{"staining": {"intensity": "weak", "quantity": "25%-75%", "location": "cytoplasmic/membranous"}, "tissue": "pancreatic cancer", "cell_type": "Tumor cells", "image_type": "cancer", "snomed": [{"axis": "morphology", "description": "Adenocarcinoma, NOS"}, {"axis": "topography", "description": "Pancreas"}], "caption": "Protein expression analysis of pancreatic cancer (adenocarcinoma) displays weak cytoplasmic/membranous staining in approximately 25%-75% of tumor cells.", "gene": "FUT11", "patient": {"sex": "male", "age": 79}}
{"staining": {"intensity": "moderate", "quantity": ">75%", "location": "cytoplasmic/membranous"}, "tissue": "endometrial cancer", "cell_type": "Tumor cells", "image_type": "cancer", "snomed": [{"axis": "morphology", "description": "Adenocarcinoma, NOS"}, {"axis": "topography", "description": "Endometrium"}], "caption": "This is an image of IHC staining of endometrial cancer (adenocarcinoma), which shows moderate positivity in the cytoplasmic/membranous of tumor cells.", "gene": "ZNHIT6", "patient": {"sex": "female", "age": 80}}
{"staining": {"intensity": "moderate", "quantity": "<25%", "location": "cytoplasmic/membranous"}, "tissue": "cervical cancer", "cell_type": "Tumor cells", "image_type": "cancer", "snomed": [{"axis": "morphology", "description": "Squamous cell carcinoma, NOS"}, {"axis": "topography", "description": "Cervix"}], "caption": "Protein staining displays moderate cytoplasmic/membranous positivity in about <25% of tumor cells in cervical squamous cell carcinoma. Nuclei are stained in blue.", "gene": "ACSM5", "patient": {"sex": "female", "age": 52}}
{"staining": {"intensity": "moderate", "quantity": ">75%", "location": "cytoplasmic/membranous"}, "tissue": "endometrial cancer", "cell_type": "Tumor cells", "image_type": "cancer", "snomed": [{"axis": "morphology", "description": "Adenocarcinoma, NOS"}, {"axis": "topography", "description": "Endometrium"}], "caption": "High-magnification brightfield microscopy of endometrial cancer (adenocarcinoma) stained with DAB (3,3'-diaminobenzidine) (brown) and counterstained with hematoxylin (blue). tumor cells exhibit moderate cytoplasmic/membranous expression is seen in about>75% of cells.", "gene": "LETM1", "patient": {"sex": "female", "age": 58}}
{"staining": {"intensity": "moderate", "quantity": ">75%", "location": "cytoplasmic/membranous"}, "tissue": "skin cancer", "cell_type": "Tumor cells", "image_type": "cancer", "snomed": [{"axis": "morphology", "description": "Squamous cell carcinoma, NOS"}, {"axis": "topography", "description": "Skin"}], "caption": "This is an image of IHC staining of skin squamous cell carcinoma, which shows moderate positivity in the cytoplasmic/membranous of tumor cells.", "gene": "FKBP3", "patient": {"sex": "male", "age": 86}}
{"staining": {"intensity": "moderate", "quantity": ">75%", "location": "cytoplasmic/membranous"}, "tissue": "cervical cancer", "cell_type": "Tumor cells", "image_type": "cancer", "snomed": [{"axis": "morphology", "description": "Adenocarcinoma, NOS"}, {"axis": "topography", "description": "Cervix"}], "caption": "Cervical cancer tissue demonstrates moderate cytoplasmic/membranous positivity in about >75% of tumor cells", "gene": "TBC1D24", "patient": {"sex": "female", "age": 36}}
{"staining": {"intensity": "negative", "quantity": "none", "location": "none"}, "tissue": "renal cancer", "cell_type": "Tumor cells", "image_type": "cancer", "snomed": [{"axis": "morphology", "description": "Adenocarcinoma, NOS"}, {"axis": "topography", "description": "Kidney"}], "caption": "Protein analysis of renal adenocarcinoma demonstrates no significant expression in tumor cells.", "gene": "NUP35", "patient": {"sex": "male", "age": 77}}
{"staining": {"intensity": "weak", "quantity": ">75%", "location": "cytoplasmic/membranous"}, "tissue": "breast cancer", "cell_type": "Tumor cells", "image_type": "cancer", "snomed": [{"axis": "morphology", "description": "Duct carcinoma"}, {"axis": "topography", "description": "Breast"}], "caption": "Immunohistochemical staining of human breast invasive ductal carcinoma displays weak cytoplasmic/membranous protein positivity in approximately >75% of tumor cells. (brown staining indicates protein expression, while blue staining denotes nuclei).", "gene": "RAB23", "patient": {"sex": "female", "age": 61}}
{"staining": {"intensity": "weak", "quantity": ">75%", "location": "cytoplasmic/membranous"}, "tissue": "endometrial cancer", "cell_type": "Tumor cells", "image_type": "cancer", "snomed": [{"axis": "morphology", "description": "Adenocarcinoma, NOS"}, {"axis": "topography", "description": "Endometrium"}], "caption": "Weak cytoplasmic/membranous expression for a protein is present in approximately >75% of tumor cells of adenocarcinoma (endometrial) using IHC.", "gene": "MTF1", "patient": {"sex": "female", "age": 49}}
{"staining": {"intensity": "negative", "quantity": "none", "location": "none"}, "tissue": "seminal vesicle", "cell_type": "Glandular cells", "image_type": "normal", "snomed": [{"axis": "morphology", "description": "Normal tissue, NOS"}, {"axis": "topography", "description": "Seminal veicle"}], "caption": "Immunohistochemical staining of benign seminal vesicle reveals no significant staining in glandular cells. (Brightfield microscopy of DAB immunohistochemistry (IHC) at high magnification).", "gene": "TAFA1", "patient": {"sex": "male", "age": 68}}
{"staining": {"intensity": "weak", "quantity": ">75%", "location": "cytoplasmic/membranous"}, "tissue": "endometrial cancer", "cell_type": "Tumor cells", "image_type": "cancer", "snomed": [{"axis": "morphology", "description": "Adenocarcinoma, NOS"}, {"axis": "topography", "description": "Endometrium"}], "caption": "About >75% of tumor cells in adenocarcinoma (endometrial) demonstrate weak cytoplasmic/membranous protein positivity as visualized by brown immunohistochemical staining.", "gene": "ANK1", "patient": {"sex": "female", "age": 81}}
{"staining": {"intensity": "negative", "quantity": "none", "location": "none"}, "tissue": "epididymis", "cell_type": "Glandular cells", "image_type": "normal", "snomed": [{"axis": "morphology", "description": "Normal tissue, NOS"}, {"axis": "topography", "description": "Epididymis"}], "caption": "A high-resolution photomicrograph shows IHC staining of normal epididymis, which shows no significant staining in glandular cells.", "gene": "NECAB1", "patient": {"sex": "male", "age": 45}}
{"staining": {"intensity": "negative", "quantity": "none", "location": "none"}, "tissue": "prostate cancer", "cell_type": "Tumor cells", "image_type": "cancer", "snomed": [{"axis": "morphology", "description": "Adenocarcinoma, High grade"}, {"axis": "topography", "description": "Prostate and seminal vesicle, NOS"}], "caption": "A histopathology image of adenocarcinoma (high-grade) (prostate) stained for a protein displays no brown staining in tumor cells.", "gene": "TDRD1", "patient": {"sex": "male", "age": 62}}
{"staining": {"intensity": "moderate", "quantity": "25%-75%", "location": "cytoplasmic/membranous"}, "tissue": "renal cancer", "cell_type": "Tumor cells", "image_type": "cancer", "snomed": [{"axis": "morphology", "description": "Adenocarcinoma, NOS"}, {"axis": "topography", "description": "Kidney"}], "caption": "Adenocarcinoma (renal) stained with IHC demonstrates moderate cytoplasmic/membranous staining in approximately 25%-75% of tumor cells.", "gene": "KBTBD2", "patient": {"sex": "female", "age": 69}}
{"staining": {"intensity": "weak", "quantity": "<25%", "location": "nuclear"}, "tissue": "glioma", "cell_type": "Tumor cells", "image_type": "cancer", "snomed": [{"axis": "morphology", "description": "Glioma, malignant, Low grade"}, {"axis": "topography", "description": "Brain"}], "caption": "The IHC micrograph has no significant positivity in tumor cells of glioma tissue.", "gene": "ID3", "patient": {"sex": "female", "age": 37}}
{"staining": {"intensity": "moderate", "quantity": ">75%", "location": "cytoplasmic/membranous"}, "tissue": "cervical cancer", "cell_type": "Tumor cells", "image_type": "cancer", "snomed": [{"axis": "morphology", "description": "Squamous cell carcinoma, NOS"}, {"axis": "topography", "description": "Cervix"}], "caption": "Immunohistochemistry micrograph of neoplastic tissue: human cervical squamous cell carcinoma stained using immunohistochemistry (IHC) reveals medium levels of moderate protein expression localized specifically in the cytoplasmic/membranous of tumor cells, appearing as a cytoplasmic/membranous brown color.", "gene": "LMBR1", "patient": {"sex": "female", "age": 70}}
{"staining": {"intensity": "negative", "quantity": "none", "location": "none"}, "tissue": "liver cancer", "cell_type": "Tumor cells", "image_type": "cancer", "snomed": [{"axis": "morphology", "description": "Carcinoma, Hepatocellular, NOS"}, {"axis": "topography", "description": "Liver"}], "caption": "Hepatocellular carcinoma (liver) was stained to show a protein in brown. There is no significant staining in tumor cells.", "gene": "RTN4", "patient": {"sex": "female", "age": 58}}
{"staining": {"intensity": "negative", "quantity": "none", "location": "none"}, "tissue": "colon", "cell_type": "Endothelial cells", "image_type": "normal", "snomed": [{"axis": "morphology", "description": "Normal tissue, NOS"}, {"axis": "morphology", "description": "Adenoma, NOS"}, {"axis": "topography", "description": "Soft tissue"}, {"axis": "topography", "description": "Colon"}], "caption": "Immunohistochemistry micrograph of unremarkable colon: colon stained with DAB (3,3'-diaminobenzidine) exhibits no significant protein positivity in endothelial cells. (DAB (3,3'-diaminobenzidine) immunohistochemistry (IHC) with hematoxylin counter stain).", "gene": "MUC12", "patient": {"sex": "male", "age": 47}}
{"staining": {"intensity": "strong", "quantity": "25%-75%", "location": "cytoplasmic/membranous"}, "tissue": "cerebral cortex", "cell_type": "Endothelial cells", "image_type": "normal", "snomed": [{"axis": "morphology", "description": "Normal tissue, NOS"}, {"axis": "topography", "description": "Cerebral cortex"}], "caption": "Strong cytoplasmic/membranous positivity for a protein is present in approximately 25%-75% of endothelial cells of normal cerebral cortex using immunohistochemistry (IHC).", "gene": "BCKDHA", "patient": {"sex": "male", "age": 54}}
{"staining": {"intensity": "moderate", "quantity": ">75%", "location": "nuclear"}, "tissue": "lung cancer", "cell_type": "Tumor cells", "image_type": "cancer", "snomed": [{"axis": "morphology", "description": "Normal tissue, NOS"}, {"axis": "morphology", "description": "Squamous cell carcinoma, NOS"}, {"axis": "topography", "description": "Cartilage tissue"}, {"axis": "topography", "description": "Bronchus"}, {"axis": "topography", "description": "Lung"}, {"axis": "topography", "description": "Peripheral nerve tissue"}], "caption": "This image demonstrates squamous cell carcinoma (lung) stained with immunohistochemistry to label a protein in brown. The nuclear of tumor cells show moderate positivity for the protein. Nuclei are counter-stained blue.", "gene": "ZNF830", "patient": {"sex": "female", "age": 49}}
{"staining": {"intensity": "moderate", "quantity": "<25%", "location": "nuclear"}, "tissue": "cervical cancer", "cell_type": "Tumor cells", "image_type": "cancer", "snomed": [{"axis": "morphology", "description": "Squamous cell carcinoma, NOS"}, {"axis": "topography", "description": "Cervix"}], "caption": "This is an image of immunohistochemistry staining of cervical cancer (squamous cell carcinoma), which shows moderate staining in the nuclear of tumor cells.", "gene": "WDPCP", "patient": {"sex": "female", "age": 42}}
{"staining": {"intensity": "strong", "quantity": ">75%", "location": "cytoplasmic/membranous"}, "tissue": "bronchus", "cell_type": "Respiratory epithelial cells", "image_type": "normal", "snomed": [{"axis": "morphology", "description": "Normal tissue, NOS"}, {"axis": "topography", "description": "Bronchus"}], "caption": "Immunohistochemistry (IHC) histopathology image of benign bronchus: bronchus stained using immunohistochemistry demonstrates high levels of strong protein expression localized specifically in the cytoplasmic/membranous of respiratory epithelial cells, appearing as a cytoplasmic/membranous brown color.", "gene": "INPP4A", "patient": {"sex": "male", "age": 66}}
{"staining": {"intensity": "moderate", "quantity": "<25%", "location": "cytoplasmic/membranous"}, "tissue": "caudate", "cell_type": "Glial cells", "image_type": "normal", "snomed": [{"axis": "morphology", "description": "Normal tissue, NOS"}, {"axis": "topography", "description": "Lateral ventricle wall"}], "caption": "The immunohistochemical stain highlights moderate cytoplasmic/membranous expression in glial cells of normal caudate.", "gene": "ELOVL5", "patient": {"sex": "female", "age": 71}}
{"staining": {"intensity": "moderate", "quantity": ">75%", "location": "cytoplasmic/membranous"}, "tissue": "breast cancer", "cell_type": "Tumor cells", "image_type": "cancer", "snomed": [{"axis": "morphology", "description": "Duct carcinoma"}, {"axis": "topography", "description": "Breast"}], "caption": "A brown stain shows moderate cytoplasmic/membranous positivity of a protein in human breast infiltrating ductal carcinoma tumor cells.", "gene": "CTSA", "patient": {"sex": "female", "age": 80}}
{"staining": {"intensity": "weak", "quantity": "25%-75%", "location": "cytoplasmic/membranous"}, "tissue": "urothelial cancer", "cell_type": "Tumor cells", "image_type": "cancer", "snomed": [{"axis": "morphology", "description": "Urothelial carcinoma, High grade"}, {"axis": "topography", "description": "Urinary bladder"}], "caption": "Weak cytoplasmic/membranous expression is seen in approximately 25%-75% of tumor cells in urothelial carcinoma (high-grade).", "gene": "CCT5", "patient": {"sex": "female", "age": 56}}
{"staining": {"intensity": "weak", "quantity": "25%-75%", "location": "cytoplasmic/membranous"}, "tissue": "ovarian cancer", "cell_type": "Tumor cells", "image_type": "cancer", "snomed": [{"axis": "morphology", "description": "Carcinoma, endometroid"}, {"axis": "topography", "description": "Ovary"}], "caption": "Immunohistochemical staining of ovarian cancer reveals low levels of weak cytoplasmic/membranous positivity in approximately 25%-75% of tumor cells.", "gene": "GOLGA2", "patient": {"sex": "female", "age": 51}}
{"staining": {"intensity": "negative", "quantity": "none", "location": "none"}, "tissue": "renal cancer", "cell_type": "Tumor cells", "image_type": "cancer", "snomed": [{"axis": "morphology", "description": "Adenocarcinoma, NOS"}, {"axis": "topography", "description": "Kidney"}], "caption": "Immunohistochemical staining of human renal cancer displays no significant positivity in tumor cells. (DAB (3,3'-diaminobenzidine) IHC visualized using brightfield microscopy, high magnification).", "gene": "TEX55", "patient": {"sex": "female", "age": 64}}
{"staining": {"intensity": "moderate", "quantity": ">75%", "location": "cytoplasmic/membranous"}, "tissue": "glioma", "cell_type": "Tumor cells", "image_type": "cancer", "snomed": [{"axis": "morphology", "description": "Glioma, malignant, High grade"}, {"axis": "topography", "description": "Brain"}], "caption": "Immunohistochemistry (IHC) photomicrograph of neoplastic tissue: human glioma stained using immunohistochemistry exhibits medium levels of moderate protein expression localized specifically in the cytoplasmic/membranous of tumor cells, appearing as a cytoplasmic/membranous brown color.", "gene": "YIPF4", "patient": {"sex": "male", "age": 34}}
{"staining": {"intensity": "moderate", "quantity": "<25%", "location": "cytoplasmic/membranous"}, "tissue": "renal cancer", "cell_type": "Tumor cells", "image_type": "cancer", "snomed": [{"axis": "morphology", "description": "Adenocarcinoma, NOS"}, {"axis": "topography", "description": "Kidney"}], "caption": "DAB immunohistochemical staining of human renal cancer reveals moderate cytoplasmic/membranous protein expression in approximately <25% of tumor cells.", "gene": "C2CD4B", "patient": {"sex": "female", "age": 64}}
=======
## TO DO
From the line holding "high-resolution photomicrograph shows" to the line holding "(renal) stained with", inclusive, restate each line above exactly as written.

## ANSWER BOX
{"staining": {"intensity": "negative", "quantity": "none", "location": "none"}, "tissue": "epididymis", "cell_type": "Glandular cells", "image_type": "normal", "snomed": [{"axis": "morphology", "description": "Normal tissue, NOS"}, {"axis": "topography", "description": "Epididymis"}], "caption": "A high-resolution photomicrograph shows IHC staining of normal epididymis, which shows no significant staining in glandular cells.", "gene": "NECAB1", "patient": {"sex": "male", "age": 45}}
{"staining": {"intensity": "negative", "quantity": "none", "location": "none"}, "tissue": "prostate cancer", "cell_type": "Tumor cells", "image_type": "cancer", "snomed": [{"axis": "morphology", "description": "Adenocarcinoma, High grade"}, {"axis": "topography", "description": "Prostate and seminal vesicle, NOS"}], "caption": "A histopathology image of adenocarcinoma (high-grade) (prostate) stained for a protein displays no brown staining in tumor cells.", "gene": "TDRD1", "patient": {"sex": "male", "age": 62}}
{"staining": {"intensity": "moderate", "quantity": "25%-75%", "location": "cytoplasmic/membranous"}, "tissue": "renal cancer", "cell_type": "Tumor cells", "image_type": "cancer", "snomed": [{"axis": "morphology", "description": "Adenocarcinoma, NOS"}, {"axis": "topography", "description": "Kidney"}], "caption": "Adenocarcinoma (renal) stained with IHC demonstrates moderate cytoplasmic/membranous staining in approximately 25%-75% of tumor cells.", "gene": "KBTBD2", "patient": {"sex": "female", "age": 69}}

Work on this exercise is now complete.